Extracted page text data
:::
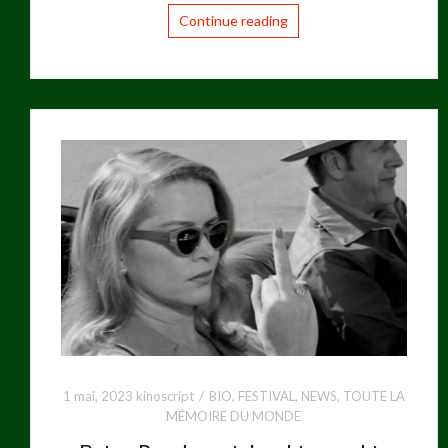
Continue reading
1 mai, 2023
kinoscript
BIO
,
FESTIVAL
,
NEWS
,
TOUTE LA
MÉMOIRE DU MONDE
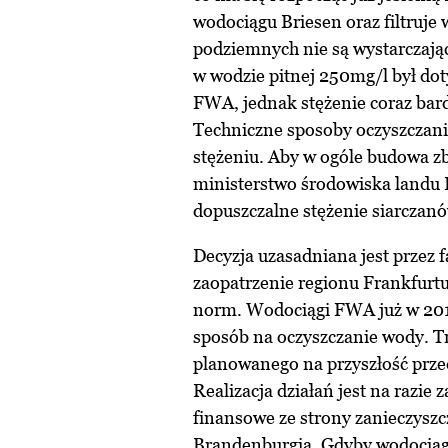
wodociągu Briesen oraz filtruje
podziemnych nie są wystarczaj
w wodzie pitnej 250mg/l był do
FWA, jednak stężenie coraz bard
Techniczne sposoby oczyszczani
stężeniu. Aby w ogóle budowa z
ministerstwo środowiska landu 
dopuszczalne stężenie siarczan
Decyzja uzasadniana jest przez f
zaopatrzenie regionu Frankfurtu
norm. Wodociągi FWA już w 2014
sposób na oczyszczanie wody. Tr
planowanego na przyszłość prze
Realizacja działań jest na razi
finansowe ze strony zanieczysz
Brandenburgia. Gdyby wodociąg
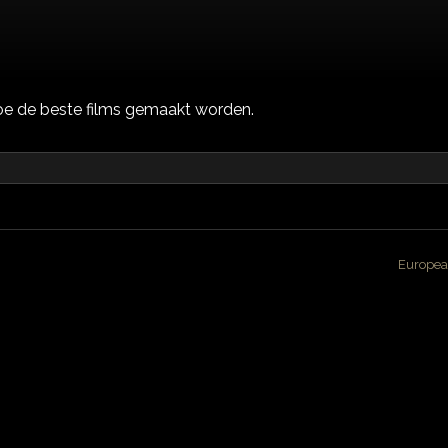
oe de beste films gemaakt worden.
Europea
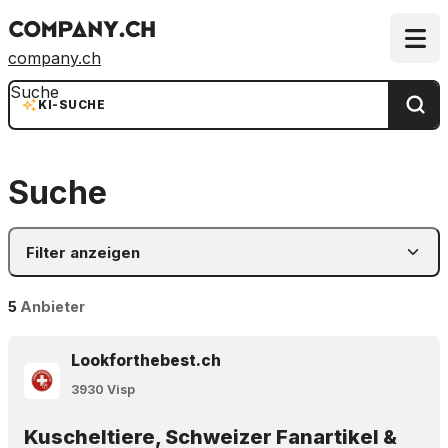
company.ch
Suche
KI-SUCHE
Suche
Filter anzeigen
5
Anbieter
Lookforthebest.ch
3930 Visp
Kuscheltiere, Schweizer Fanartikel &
:::
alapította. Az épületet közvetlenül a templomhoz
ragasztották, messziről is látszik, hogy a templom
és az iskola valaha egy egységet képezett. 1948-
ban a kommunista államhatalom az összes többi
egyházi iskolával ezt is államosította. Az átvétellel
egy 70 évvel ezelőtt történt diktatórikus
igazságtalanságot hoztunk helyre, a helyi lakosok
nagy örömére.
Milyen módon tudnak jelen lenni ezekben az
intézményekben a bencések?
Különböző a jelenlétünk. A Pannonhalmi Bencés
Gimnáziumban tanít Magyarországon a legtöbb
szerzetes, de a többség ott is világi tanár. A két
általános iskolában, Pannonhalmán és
:::
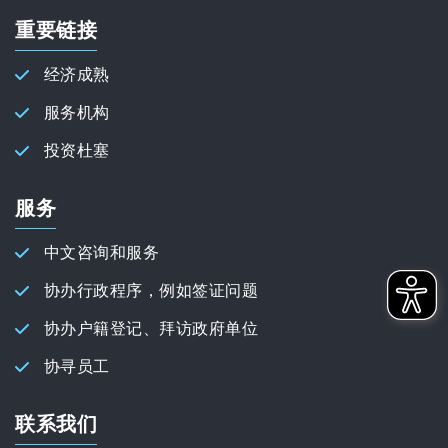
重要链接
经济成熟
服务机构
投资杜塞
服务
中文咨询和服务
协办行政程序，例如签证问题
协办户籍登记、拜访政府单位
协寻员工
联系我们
:::
# PROBLEM
Look back at the data above. Transcribe exactly the lines starting at the line that contains "és az iskola" and ending at the line that contains "általános iskolában, Pannonhalmán és".

# RESPONSE AREA
és az iskola valaha egy egységet képezett. 1948-
ban a kommunista államhatalom az összes többi
egyházi iskolával ezt is államosította. Az átvétellel
egy 70 évvel ezelőtt történt diktatórikus
igazságtalanságot hoztunk helyre, a helyi lakosok
nagy örömére.
Milyen módon tudnak jelen lenni ezekben az
intézményekben a bencések?
Különböző a jelenlétünk. A Pannonhalmi Bencés
Gimnáziumban tanít Magyarországon a legtöbb
szerzetes, de a többség ott is világi tanár. A két
általános iskolában, Pannonhalmán és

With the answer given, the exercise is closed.